**Supplied material:**
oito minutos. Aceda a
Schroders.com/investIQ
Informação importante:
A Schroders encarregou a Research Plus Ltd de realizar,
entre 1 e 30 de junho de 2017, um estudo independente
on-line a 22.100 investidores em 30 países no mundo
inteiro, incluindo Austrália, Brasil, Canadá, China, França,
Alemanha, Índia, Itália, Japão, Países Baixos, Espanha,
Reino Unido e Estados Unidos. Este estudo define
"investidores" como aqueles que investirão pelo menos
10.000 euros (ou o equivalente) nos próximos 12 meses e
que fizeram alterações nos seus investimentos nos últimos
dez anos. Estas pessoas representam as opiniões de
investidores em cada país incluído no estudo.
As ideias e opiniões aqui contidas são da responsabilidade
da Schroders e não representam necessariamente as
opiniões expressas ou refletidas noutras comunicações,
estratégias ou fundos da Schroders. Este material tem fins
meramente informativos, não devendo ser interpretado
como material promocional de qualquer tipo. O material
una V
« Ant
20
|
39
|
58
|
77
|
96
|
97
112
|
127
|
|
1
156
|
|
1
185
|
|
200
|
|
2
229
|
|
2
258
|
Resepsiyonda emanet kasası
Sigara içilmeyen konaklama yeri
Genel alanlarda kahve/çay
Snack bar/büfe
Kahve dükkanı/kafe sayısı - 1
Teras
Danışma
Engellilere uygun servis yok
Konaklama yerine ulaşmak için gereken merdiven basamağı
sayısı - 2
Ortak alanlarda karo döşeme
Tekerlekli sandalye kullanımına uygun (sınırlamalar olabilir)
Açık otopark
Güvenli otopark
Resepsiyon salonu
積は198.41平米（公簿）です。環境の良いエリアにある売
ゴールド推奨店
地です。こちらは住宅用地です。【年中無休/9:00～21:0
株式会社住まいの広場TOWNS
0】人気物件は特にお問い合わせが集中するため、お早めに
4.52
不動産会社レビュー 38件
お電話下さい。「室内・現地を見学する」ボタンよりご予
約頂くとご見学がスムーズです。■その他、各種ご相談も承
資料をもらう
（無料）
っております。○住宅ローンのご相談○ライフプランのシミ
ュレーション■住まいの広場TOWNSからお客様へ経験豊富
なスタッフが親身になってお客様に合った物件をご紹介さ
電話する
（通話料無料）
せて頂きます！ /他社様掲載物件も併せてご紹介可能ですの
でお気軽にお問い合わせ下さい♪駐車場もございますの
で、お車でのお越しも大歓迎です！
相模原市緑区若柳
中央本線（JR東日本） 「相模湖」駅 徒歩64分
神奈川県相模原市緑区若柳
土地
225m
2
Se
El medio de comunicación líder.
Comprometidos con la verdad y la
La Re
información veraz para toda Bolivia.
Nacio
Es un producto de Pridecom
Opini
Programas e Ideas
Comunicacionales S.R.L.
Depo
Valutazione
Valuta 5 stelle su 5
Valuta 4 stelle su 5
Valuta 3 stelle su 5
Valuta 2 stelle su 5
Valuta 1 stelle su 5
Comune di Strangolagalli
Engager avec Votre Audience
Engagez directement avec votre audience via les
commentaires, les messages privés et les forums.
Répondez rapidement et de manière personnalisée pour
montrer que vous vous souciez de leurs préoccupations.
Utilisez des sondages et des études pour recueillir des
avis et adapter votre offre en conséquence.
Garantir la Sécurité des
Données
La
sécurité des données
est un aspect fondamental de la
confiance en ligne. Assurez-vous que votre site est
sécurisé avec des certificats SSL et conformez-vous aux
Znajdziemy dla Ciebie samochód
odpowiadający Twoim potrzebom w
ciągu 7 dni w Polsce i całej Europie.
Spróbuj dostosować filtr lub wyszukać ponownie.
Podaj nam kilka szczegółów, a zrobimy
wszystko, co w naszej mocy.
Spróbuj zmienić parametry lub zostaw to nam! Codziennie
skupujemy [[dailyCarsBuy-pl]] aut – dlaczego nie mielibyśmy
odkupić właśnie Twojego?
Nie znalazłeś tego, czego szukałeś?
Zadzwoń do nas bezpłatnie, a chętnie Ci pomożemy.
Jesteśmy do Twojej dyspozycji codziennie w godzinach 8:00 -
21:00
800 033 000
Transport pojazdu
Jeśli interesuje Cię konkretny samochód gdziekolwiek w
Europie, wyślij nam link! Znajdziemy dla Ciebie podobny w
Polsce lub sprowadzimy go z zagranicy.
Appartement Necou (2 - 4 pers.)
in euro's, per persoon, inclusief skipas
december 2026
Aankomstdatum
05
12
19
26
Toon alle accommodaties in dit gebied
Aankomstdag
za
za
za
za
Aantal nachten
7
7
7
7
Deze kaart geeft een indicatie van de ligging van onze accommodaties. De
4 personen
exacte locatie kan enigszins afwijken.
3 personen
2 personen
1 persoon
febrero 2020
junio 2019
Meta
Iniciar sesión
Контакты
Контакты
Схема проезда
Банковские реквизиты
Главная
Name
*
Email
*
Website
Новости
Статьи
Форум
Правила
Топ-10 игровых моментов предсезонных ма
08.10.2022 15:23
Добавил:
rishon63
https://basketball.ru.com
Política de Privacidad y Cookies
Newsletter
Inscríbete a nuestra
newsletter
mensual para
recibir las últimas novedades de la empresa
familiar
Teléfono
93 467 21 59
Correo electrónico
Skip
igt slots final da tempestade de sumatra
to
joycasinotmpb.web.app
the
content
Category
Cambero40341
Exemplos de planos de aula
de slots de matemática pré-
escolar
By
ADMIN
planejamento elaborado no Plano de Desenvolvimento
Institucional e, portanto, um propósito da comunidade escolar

**Work to complete:** Copy out the text lines of every item above verbatim, keeping each line in its original order.

**Response box:**
oito minutos. Aceda a
Schroders.com/investIQ
Informação importante:
A Schroders encarregou a Research Plus Ltd de realizar,
entre 1 e 30 de junho de 2017, um estudo independente
on-line a 22.100 investidores em 30 países no mundo
inteiro, incluindo Austrália, Brasil, Canadá, China, França,
Alemanha, Índia, Itália, Japão, Países Baixos, Espanha,
Reino Unido e Estados Unidos. Este estudo define
"investidores" como aqueles que investirão pelo menos
10.000 euros (ou o equivalente) nos próximos 12 meses e
que fizeram alterações nos seus investimentos nos últimos
dez anos. Estas pessoas representam as opiniões de
investidores em cada país incluído no estudo.
As ideias e opiniões aqui contidas são da responsabilidade
da Schroders e não representam necessariamente as
opiniões expressas ou refletidas noutras comunicações,
estratégias ou fundos da Schroders. Este material tem fins
meramente informativos, não devendo ser interpretado
como material promocional de qualquer tipo. O material
una V
« Ant
20
|
39
|
58
|
77
|
96
|
97
112
|
127
|
|
1
156
|
|
1
185
|
|
200
|
|
2
229
|
|
2
258
|
Resepsiyonda emanet kasası
Sigara içilmeyen konaklama yeri
Genel alanlarda kahve/çay
Snack bar/büfe
Kahve dükkanı/kafe sayısı - 1
Teras
Danışma
Engellilere uygun servis yok
Konaklama yerine ulaşmak için gereken merdiven basamağı
sayısı - 2
Ortak alanlarda karo döşeme
Tekerlekli sandalye kullanımına uygun (sınırlamalar olabilir)
Açık otopark
Güvenli otopark
Resepsiyon salonu
積は198.41平米（公簿）です。環境の良いエリアにある売
ゴールド推奨店
地です。こちらは住宅用地です。【年中無休/9:00～21:0
株式会社住まいの広場TOWNS
0】人気物件は特にお問い合わせが集中するため、お早めに
4.52
不動産会社レビュー 38件
お電話下さい。「室内・現地を見学する」ボタンよりご予
約頂くとご見学がスムーズです。■その他、各種ご相談も承
資料をもらう
（無料）
っております。○住宅ローンのご相談○ライフプランのシミ
ュレーション■住まいの広場TOWNSからお客様へ経験豊富
なスタッフが親身になってお客様に合った物件をご紹介さ
電話する
（通話料無料）
せて頂きます！ /他社様掲載物件も併せてご紹介可能ですの
でお気軽にお問い合わせ下さい♪駐車場もございますの
で、お車でのお越しも大歓迎です！
相模原市緑区若柳
中央本線（JR東日本） 「相模湖」駅 徒歩64分
神奈川県相模原市緑区若柳
土地
225m
2
Se
El medio de comunicación líder.
Comprometidos con la verdad y la
La Re
información veraz para toda Bolivia.
Nacio
Es un producto de Pridecom
Opini
Programas e Ideas
Comunicacionales S.R.L.
Depo
Valutazione
Valuta 5 stelle su 5
Valuta 4 stelle su 5
Valuta 3 stelle su 5
Valuta 2 stelle su 5
Valuta 1 stelle su 5
Comune di Strangolagalli
Engager avec Votre Audience
Engagez directement avec votre audience via les
commentaires, les messages privés et les forums.
Répondez rapidement et de manière personnalisée pour
montrer que vous vous souciez de leurs préoccupations.
Utilisez des sondages et des études pour recueillir des
avis et adapter votre offre en conséquence.
Garantir la Sécurité des
Données
La
sécurité des données
est un aspect fondamental de la
confiance en ligne. Assurez-vous que votre site est
sécurisé avec des certificats SSL et conformez-vous aux
Znajdziemy dla Ciebie samochód
odpowiadający Twoim potrzebom w
ciągu 7 dni w Polsce i całej Europie.
Spróbuj dostosować filtr lub wyszukać ponownie.
Podaj nam kilka szczegółów, a zrobimy
wszystko, co w naszej mocy.
Spróbuj zmienić parametry lub zostaw to nam! Codziennie
skupujemy [[dailyCarsBuy-pl]] aut – dlaczego nie mielibyśmy
odkupić właśnie Twojego?
Nie znalazłeś tego, czego szukałeś?
Zadzwoń do nas bezpłatnie, a chętnie Ci pomożemy.
Jesteśmy do Twojej dyspozycji codziennie w godzinach 8:00 -
21:00
800 033 000
Transport pojazdu
Jeśli interesuje Cię konkretny samochód gdziekolwiek w
Europie, wyślij nam link! Znajdziemy dla Ciebie podobny w
Polsce lub sprowadzimy go z zagranicy.
Appartement Necou (2 - 4 pers.)
in euro's, per persoon, inclusief skipas
december 2026
Aankomstdatum
05
12
19
26
Toon alle accommodaties in dit gebied
Aankomstdag
za
za
za
za
Aantal nachten
7
7
7
7
Deze kaart geeft een indicatie van de ligging van onze accommodaties. De
4 personen
exacte locatie kan enigszins afwijken.
3 personen
2 personen
1 persoon
febrero 2020
junio 2019
Meta
Iniciar sesión
Контакты
Контакты
Схема проезда
Банковские реквизиты
Главная
Name
*
Email
*
Website
Новости
Статьи
Форум
Правила
Топ-10 игровых моментов предсезонных ма
08.10.2022 15:23
Добавил:
rishon63
https://basketball.ru.com
Política de Privacidad y Cookies
Newsletter
Inscríbete a nuestra
newsletter
mensual para
recibir las últimas novedades de la empresa
familiar
Teléfono
93 467 21 59
Correo electrónico
Skip
igt slots final da tempestade de sumatra
to
joycasinotmpb.web.app
the
content
Category
Cambero40341
Exemplos de planos de aula
de slots de matemática pré-
escolar
By
ADMIN
planejamento elaborado no Plano de Desenvolvimento
Institucional e, portanto, um propósito da comunidade escolar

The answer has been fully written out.